Both the employer and the employee should know that if their rights are seen as protecting an individual’s interests from the actions of others, responsibilities can be seen as establishing limits on one’s actions. Most employees who are ignorant of this, see themselves fired every now and then from work. Employers who also ignore them find themselves from one courtroom to another, wasting valuable resources.
The time has now come for both the employer and the employee to know the grounds on which the termination of employment is considered fair and unfair. It was only some years past that workers who enter “employment at will” (EAW) see themselves fired now and then. However, due to the recent modifications to even the employment at will doctrine, no employer can just terminate the employment of a worker and go scot free. The following are the modifications to the employment at will doctrine.
Public policy exceptions: This exception states that no employees’ employment should be terminated if its action which leads to the termination is to protect public policy. This was because the courts have found out that the dismissal of an at-will employee, while not a violation of any explicit statute, nonetheless undermines the states’ ability to pursue public policies and for that reason will not be accepted.
Judicial exceptions: This is where the termination will not be accepted in cases where the courts have found explicit contracts on the basis of representations that were made to employees either in their employees’ handbook or through a statement made during the hiring process (ie express and implied contracts).
The implied covenant of good faith exceptions: This also highlights that the termination of an employee’s employment will not be accepted few days before they were due to receive annual bonuses for annual sales performance.
In addition, all employers should know that any employer who terminates the employment of an employee based on the following grounds have violated the laws of the land and should, therefore, guard against them except otherwise stipulated in the contract note.
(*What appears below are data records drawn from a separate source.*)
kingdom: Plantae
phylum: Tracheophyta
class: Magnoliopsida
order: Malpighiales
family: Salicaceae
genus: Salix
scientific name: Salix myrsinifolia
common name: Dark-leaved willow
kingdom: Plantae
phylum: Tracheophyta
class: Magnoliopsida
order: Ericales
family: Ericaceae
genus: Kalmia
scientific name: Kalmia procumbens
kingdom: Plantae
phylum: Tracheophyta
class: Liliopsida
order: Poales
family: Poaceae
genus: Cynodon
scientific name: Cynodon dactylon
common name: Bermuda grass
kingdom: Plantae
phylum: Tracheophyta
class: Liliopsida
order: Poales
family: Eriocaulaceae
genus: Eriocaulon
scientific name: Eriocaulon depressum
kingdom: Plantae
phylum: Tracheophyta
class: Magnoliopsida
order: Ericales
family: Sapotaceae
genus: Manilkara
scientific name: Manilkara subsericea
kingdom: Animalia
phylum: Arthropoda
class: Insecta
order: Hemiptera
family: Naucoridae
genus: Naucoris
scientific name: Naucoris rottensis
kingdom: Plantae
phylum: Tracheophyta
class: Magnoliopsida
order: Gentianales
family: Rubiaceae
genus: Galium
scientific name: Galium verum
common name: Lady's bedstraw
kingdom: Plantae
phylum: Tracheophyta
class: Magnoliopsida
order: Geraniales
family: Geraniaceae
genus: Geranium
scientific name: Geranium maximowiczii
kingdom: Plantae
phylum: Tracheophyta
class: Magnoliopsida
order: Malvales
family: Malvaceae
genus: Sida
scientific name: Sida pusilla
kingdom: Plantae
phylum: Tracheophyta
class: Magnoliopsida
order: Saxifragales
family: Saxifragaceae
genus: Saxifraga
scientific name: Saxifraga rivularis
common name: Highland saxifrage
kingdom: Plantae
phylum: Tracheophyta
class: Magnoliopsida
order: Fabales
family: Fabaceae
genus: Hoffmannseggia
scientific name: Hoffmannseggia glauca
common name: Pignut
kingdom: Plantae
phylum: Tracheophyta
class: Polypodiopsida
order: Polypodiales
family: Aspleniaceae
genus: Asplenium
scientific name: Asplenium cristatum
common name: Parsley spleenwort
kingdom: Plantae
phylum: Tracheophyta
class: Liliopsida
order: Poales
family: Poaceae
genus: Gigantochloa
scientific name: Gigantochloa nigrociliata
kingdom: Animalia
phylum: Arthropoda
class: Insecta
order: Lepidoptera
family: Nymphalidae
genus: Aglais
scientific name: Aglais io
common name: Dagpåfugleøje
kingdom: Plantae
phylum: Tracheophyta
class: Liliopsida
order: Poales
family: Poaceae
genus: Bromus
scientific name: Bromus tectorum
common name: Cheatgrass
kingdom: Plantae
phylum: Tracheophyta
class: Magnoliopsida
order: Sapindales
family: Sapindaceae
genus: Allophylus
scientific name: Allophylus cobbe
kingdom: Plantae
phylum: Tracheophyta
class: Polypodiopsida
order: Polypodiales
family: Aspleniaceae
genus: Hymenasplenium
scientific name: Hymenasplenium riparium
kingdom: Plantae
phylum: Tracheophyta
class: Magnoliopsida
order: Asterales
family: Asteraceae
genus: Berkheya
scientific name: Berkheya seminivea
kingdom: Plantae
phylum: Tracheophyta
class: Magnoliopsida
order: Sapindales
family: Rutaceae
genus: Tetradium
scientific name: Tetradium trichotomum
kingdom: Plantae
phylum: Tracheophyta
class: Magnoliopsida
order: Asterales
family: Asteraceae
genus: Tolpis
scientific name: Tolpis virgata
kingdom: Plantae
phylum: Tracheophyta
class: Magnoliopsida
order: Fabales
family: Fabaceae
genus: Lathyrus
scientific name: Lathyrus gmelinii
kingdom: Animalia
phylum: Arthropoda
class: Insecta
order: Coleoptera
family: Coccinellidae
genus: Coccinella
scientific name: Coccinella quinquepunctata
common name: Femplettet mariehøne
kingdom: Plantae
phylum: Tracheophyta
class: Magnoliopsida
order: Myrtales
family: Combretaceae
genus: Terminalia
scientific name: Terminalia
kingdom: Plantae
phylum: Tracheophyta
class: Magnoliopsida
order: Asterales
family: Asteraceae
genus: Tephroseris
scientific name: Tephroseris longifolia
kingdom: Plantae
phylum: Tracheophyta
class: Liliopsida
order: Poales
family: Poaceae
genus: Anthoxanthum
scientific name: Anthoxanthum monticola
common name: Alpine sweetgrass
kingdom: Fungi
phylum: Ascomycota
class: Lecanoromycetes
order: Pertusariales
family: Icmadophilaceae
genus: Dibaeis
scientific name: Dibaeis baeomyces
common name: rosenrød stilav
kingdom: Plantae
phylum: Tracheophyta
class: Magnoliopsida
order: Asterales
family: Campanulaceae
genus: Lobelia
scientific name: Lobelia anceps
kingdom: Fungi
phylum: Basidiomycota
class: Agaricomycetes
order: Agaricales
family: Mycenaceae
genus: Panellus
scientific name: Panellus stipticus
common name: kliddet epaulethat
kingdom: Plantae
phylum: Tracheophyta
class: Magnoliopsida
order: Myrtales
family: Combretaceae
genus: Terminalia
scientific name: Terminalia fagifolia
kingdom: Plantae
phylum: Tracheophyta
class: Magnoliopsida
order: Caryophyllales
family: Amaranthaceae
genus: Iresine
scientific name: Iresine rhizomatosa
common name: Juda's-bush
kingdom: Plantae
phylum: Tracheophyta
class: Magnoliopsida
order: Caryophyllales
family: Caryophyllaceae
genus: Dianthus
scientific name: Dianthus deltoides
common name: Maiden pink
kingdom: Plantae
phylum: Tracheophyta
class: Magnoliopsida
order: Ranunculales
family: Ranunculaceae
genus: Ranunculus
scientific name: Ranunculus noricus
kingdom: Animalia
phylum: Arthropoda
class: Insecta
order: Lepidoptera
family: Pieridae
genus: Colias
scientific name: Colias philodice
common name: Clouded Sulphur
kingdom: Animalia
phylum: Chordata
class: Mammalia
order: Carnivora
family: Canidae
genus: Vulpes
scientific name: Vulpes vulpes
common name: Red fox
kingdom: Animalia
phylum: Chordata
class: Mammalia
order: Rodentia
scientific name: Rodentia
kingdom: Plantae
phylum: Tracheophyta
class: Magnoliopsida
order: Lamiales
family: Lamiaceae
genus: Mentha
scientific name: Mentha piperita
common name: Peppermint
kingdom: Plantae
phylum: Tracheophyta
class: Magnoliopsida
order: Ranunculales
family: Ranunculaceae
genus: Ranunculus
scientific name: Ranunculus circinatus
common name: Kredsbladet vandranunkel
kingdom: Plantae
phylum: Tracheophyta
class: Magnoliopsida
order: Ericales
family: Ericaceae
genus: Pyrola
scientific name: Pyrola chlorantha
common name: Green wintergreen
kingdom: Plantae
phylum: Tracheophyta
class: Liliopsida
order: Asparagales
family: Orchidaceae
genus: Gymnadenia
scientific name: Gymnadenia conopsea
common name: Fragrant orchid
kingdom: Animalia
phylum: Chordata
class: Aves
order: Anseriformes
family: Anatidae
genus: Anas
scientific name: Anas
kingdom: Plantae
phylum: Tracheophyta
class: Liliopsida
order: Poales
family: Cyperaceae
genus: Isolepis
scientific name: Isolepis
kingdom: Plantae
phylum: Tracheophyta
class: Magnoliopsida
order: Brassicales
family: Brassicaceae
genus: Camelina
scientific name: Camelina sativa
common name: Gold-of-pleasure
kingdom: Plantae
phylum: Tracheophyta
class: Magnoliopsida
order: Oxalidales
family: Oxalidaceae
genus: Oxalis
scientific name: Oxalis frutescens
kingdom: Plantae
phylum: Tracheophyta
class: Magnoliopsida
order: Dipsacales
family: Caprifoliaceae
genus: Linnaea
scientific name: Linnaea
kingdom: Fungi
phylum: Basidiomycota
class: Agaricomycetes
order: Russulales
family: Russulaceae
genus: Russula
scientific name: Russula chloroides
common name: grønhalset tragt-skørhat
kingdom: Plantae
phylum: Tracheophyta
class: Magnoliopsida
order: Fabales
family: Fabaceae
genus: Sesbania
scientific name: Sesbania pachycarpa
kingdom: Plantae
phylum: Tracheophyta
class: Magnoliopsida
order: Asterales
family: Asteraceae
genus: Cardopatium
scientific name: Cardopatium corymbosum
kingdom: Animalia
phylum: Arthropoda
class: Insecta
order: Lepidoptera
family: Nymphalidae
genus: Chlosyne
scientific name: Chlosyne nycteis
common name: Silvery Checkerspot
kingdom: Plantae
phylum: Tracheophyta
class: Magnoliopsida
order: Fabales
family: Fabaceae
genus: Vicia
A worker’s employment is terminated unfairly if the termination is due to his joining or intention to join or ceasing to join or taking part in the activities of a trade union. It is also unfair if the termination is on the grounds of a worker seeking office as or is acting or has acted as a workers’ representative. If the ground is that the employee has filed a complaint or participated in proceedings against the employer for alleged violations. Also, if the termination is based on pregnancy, the worker’s disability, that the worker has taken part in a legal strike or the level of qualification required now is different from the one he/she has when employed. To sum up, any termination on the grounds of the worker’s gender, race, color, ethnic background, origin, religion, and creed, social, political or economic status is also unfair.
Any worker, who claims that his / her employment has been unfairly terminated by the worker’s employer, may present a complaint to the National Labor Commission for redress. Such an employee’s employment when found to be unexpectedly terminated, the employee would either be reinstated or re-employed.
Despite the above, there are grounds on which an employer can fairly terminate the employment of an employee. Termination is fair on the grounds that the worker is incompetent in the field in which he/she has been employed or because of proven misconduct. Death or incapacitation can also be a fair ground for terminating the employment of an employee. Redundancy is also a fairground for terminating the employment of an employee just that the employer has to pay a redundancy pay to the employee. Termination is also fair if it is due to legal restrictions imposed on the worker prohibiting him/her from performing the work.
In conclusion, ignorance is no excuse for the law. As such, both the employer and the employee should know their rights and limitations in order to prevent the long arms of the law from catching them.